The terminal of the Juneau International Airport leaves a lot to be desired.
The roof is leaking. Because of lack of space, the National Weather Service rents a mobile office at the airport. Parking is limited. In the winter, passengers have to drag luggage across snow to their cars.
Airport administrators and users say the terminal needs to be expanded, not just for its current usage but for future growth.
During the past six months, an 18-member committee - including representatives from the cruise ship industry, the U.S. Transportation Security Administration and the airlines- has met to identify priorities and the scope for an expansion.
"The overall objective of this project is to develop a terminal, airside and landside plan that can be implemented in phases over 25 years," said Tony Yorba, project manager for the expansion.
Committee members said top priorities include expanding the baggage claim area, building a covered parking structure, consolidating regional carrier space, and improving road traffic flow.
Airport planning consultants have come up with three concepts.
"All three concepts capture the priorities but address them in different manners," said Joe Barden, an aviation planning consultant.
Concept A improves terminal circulation by dividing the current curb space into three areas - one for small carrier commuters, one for Alaska Airline passengers, and the third for arriving passengers.
In this plan, the federal inspection services, including customs and immigration offices, would be located next to the baggage claim area.
Concept B creates better passenger flow by building a long curb area outside the terminal. The area would have signs to direct arriving and departing passengers and be designed particularly to handle the large volume of passengers at the peak season.

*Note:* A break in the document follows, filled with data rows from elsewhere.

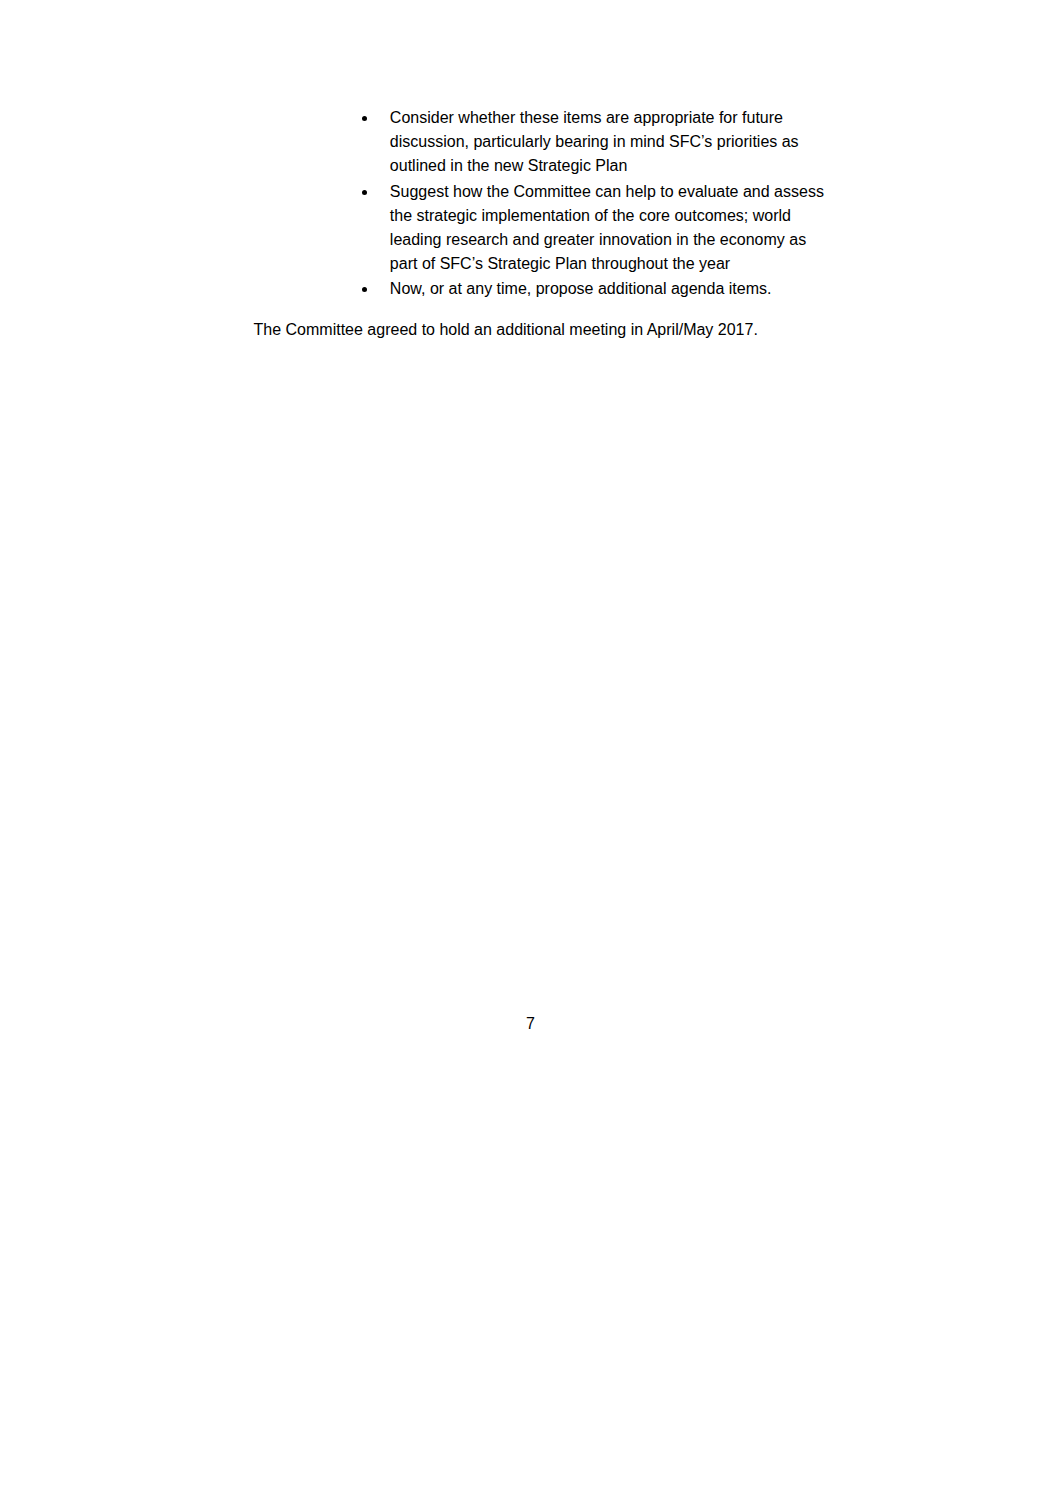Consider whether these items are appropriate for future discussion, particularly bearing in mind SFC’s priorities as outlined in the new Strategic Plan
Suggest how the Committee can help to evaluate and assess the strategic implementation of the core outcomes; world leading research and greater innovation in the economy as part of SFC’s Strategic Plan throughout the year
Now, or at any time, propose additional agenda items.
The Committee agreed to hold an additional meeting in April/May 2017.
7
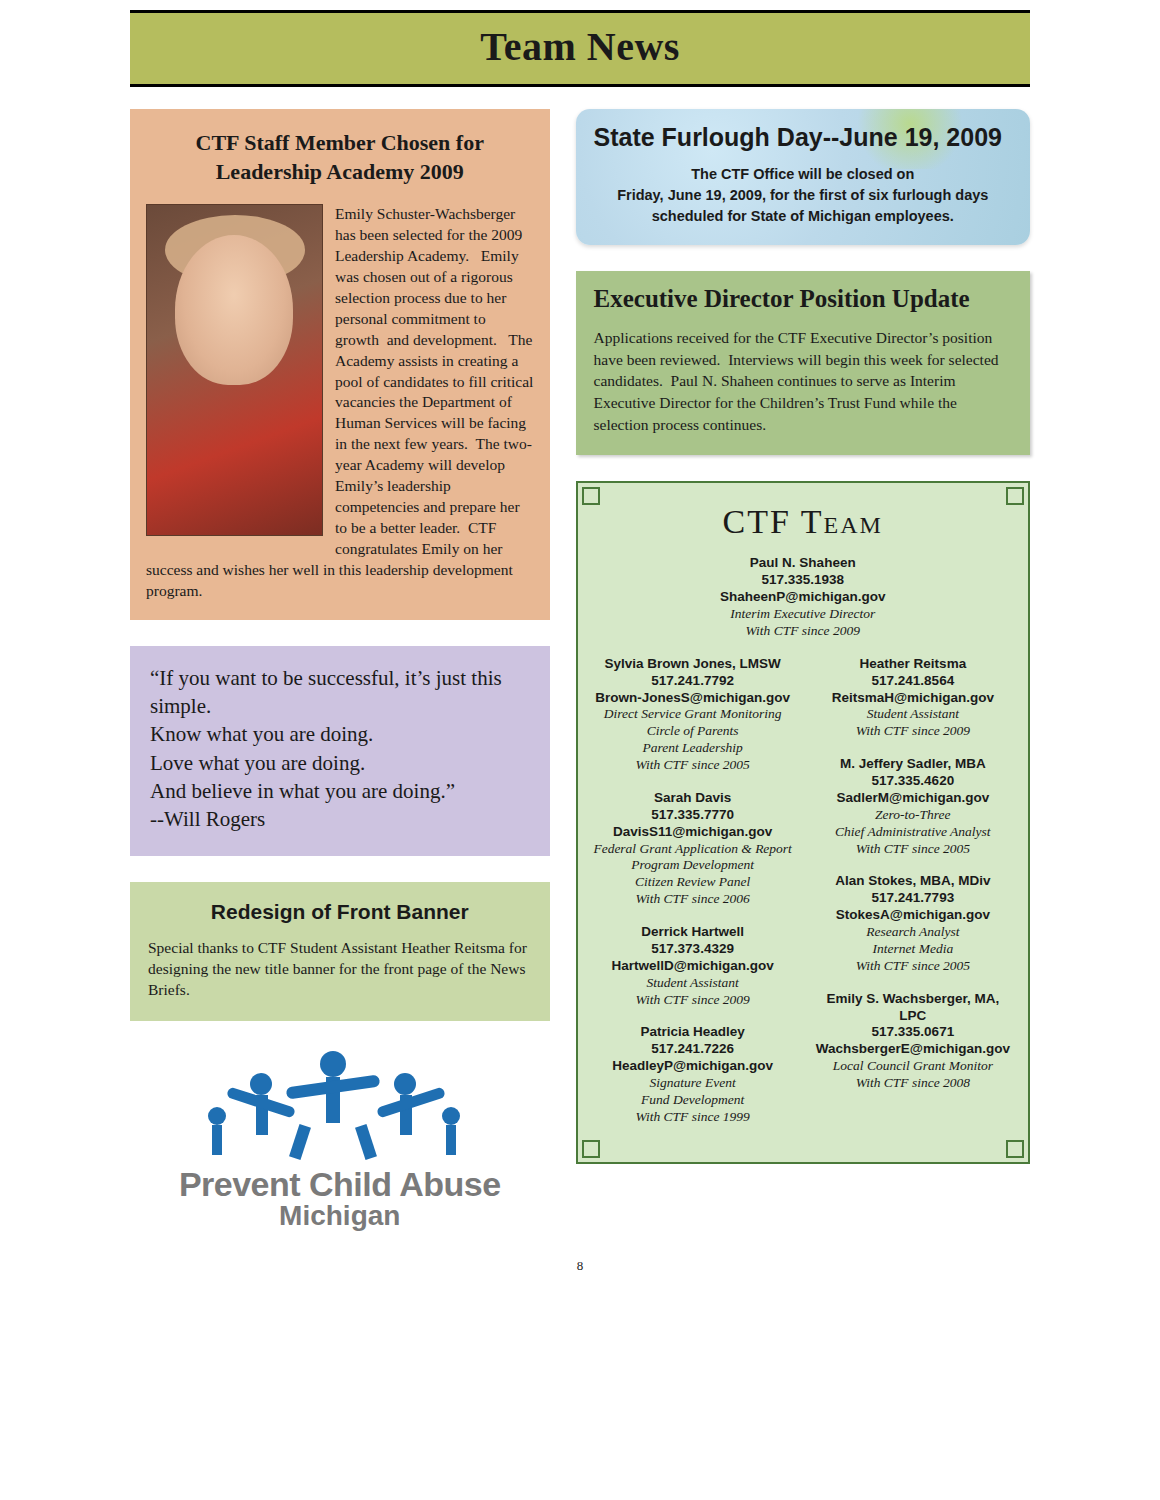Team News
CTF Staff Member Chosen for Leadership Academy 2009
Emily Schuster-Wachsberger has been selected for the 2009 Leadership Academy. Emily was chosen out of a rigorous selection process due to her personal commitment to growth and development. The Academy assists in creating a pool of candidates to fill critical vacancies the Department of Human Services will be facing in the next few years. The two-year Academy will develop Emily’s leadership competencies and prepare her to be a better leader. CTF congratulates Emily on her success and wishes her well in this leadership development program.
“If you want to be successful, it’s just this simple.
Know what you are doing.
Love what you are doing.
And believe in what you are doing.”
--Will Rogers
Redesign of Front Banner
Special thanks to CTF Student Assistant Heather Reitsma for designing the new title banner for the front page of the News Briefs.
Prevent Child Abuse
Michigan
State Furlough Day--June 19, 2009
The CTF Office will be closed on
Friday, June 19, 2009, for the first of six furlough days scheduled for State of Michigan employees.
Executive Director Position Update
Applications received for the CTF Executive Director’s position have been reviewed. Interviews will begin this week for selected candidates. Paul N. Shaheen continues to serve as Interim Executive Director for the Children’s Trust Fund while the selection process continues.
CTF Team
Paul N. Shaheen
517.335.1938
ShaheenP@michigan.gov
Interim Executive Director
With CTF since 2009
Sylvia Brown Jones, LMSW
517.241.7792
Brown-JonesS@michigan.gov
Direct Service Grant Monitoring
Circle of Parents
Parent Leadership
With CTF since 2005
Sarah Davis
517.335.7770
DavisS11@michigan.gov
Federal Grant Application & Report
Program Development
Citizen Review Panel
With CTF since 2006
Derrick Hartwell
517.373.4329
HartwellD@michigan.gov
Student Assistant
With CTF since 2009
Patricia Headley
517.241.7226
HeadleyP@michigan.gov
Signature Event
Fund Development
With CTF since 1999
Heather Reitsma
517.241.8564
ReitsmaH@michigan.gov
Student Assistant
With CTF since 2009
M. Jeffery Sadler, MBA
517.335.4620
SadlerM@michigan.gov
Zero-to-Three
Chief Administrative Analyst
With CTF since 2005
Alan Stokes, MBA, MDiv
517.241.7793
StokesA@michigan.gov
Research Analyst
Internet Media
With CTF since 2005
Emily S. Wachsberger, MA, LPC
517.335.0671
WachsbergerE@michigan.gov
Local Council Grant Monitor
With CTF since 2008
8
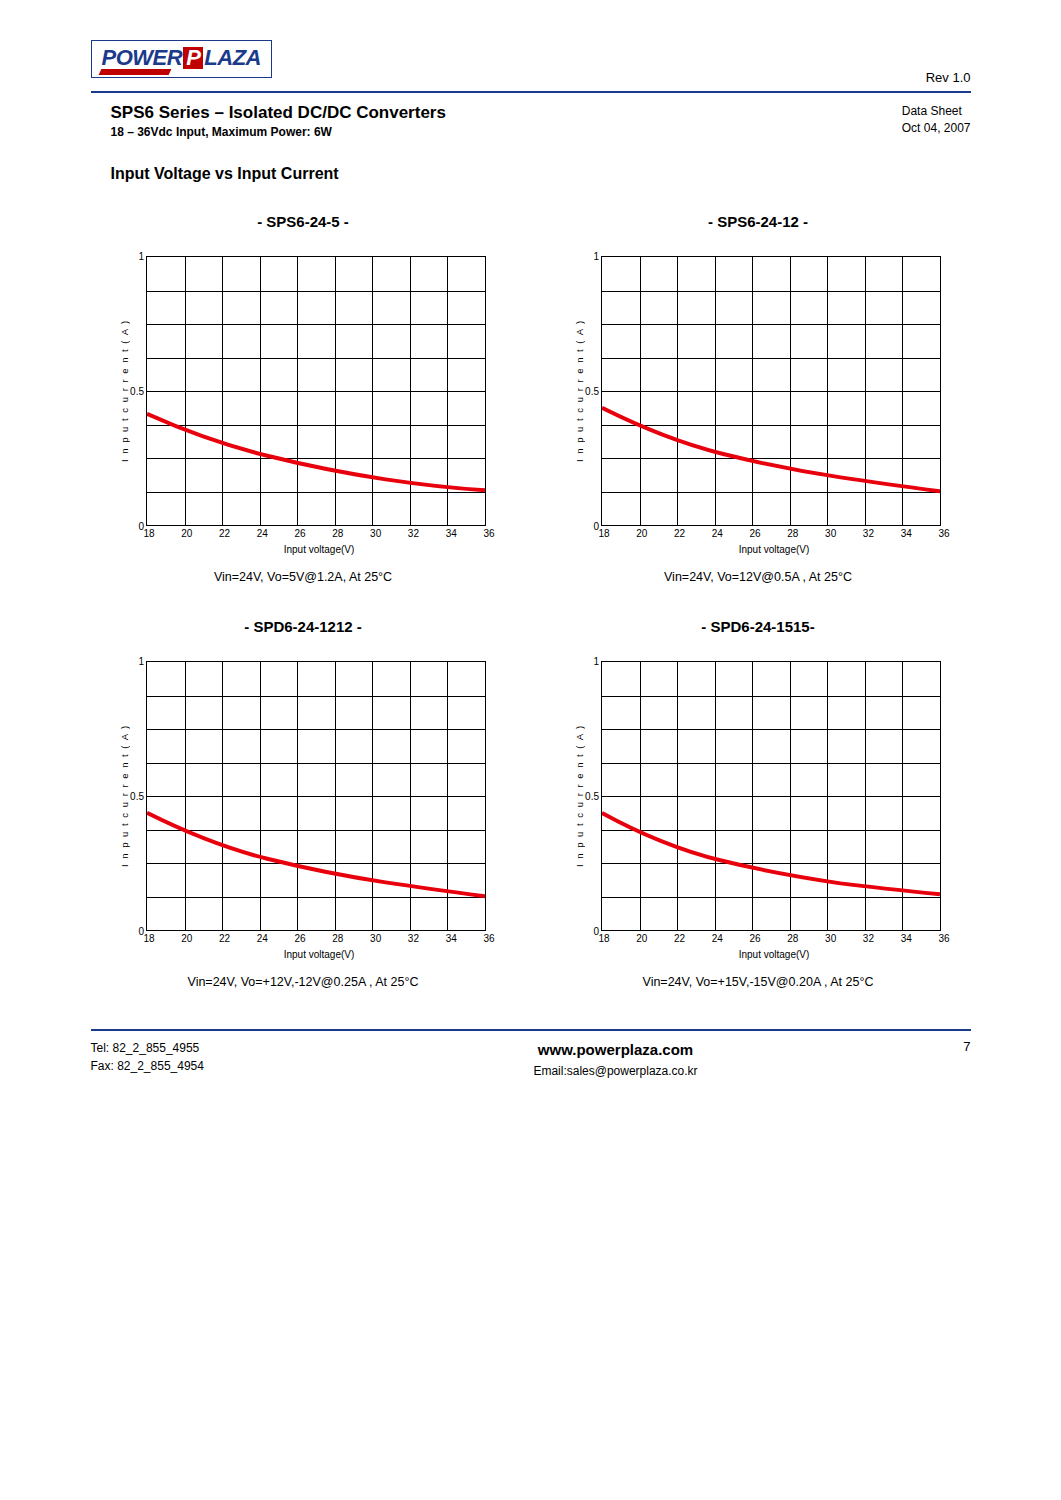POWERPLAZA
Rev 1.0
SPS6 Series – Isolated DC/DC Converters
18 – 36Vdc Input, Maximum Power: 6W
Data Sheet
Oct 04, 2007
Input Voltage vs Input Current
- SPS6-24-5 -
I n p u t c u r r e n t ( A )
1 0.5 0
18 20 22 24 26 28 30 32 34 36
Input voltage(V)
Vin=24V, Vo=5V@1.2A, At 25°C
- SPS6-24-12 -
I n p u t c u r r e n t ( A )
1 0.5 0
18 20 22 24 26 28 30 32 34 36
Input voltage(V)
Vin=24V, Vo=12V@0.5A , At 25°C
- SPD6-24-1212 -
I n p u t c u r r e n t ( A )
1 0.5 0
18 20 22 24 26 28 30 32 34 36
Input voltage(V)
Vin=24V, Vo=+12V,-12V@0.25A , At 25°C
- SPD6-24-1515-
I n p u t c u r r e n t ( A )
1 0.5 0
18 20 22 24 26 28 30 32 34 36
Input voltage(V)
Vin=24V, Vo=+15V,-15V@0.20A , At 25°C
Tel: 82_2_855_4955
Fax: 82_2_855_4954
www.powerplaza.com
Email:sales@powerplaza.co.kr
7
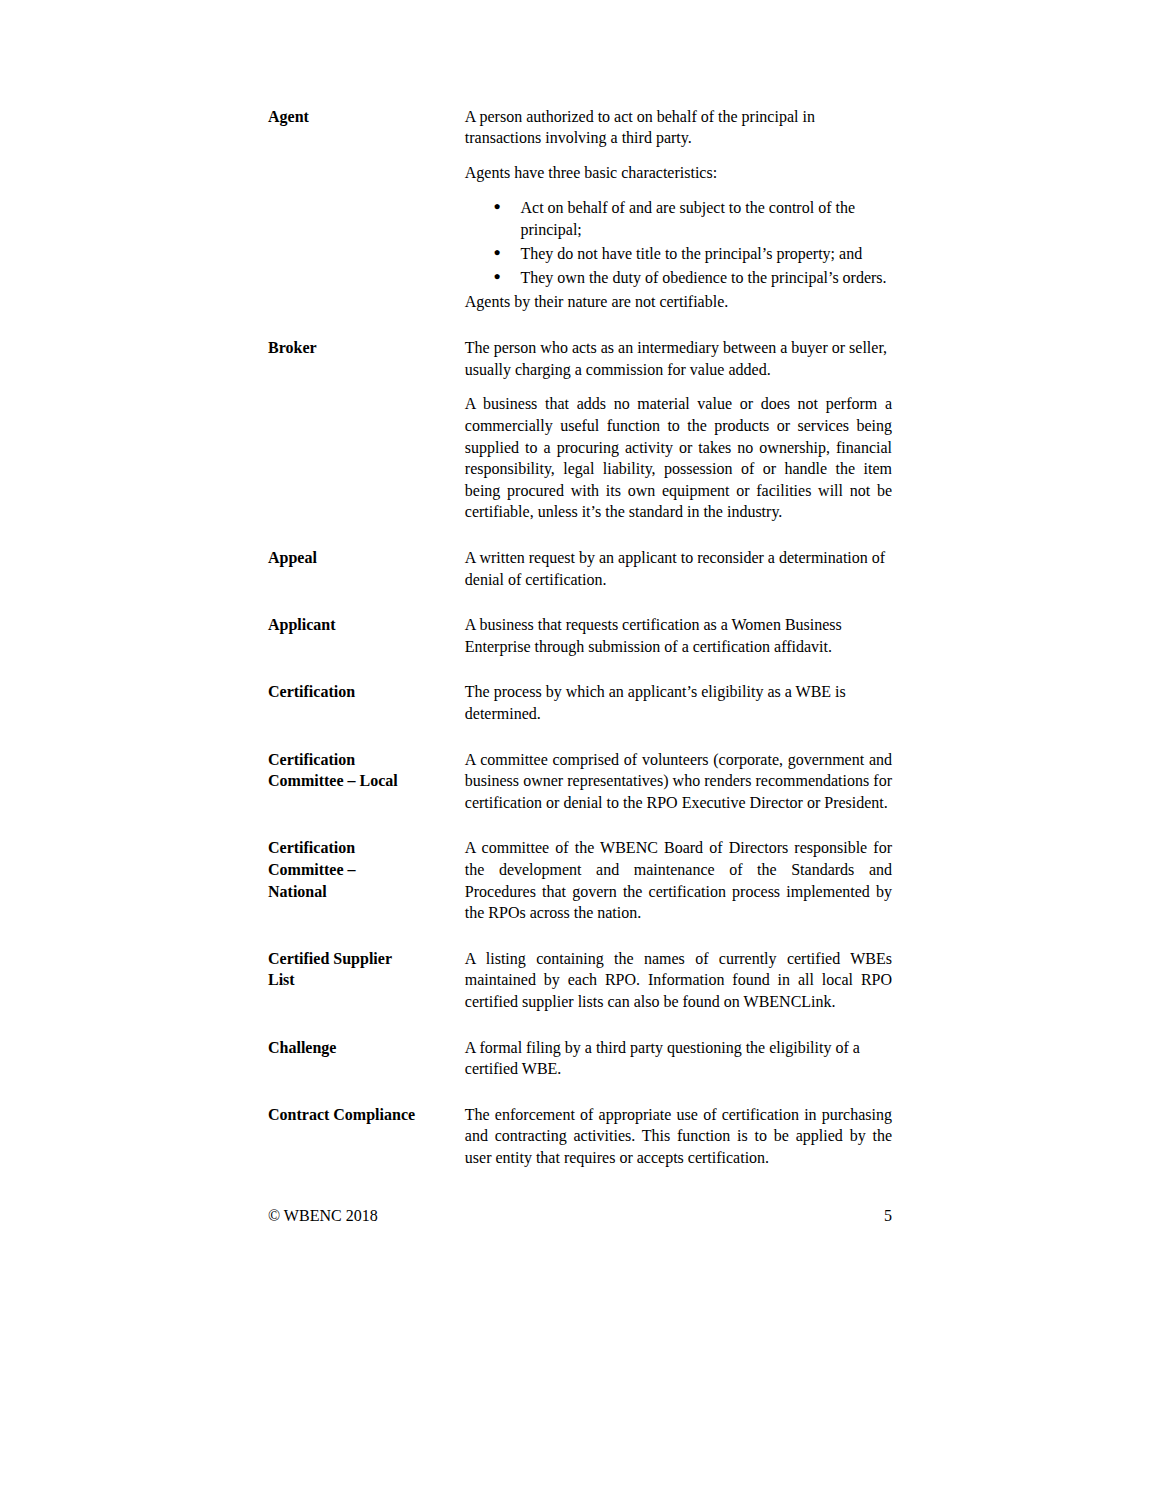| Agent | A person authorized to act on behalf of the principal in transactions involving a third party. Agents have three basic characteristics: Act on behalf of and are subject to the control of the principal; They do not have title to the principal’s property; and They own the duty of obedience to the principal’s orders. Agents by their nature are not certifiable. |
| Broker | The person who acts as an intermediary between a buyer or seller, usually charging a commission for value added. A business that adds no material value or does not perform a commercially useful function to the products or services being supplied to a procuring activity or takes no ownership, financial responsibility, legal liability, possession of or handle the item being procured with its own equipment or facilities will not be certifiable, unless it’s the standard in the industry. |
| Appeal | A written request by an applicant to reconsider a determination of denial of certification. |
| Applicant | A business that requests certification as a Women Business Enterprise through submission of a certification affidavit. |
| Certification | The process by which an applicant’s eligibility as a WBE is determined. |
| Certification Committee – Local | A committee comprised of volunteers (corporate, government and business owner representatives) who renders recommendations for certification or denial to the RPO Executive Director or President. |
| Certification Committee – National | A committee of the WBENC Board of Directors responsible for the development and maintenance of the Standards and Procedures that govern the certification process implemented by the RPOs across the nation. |
| Certified Supplier List | A listing containing the names of currently certified WBEs maintained by each RPO. Information found in all local RPO certified supplier lists can also be found on WBENCLink. |
| Challenge | A formal filing by a third party questioning the eligibility of a certified WBE. |
| Contract Compliance | The enforcement of appropriate use of certification in purchasing and contracting activities. This function is to be applied by the user entity that requires or accepts certification. |
© WBENC 2018 5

Concepts A and B involve demolishing 30,000 square feet, renovating 50,000 square feet, and adding 60,000 square feet to the terminal. Although both projects are preliminarily estimated at $45 million, concept B might cost a little more than concept A because its configuration is more complicated, Barden said.
Concept C makes the fewest changes among the three. It keeps the current curb area. It does have a federal inspection services space but it is only big enough to handle international passengers from such places as Whitehorse, Canada.
Like A and B, concept C would demolish the north wing of the airport and refurbish 50,000 square feet. But it adds only 35,300 square feet to the building.
All the options would add an international arriving facility, expand baggage claim areas, increase security screening space, and include concessions in the after-securities site.
Larry Johansen, Southeast regional manager of Cruise West, said he likes concepts A and B.
"The flow of cruise ship passengers won't be intrusive to the airport operation," Johansen said. "Right now, the cruise ship passengers get off at the curb and have to walk all the way to the other side of the terminal."
Catherine Wilkins, city project architect, said the three concepts are general and can be adjusted according to needs.
"We can take the best of each and smash them together," Wilkins said.
A covered parking garage located at the current parking lot would be included in the project. The garage would be a two-story building with 600 stalls. Whether to add a third floor would depend on the funding.
Funding for the project is a major concern.
The covered parking garage would cost about $10 million but it cannot be funded through parking fees alone. Much of the revenue collected through parking fees helps operate and maintain the terminal, said Ken Sura, a financial consultant.
Sura said the terminal reconstruction will be funded primarily through airport revenues and passenger fees. Tax dollars may be only a small part of the overall finance plan. Sura is drafting a funding mechanism for the project.
The committee will review the three options and submit a final plan to the airport board in March.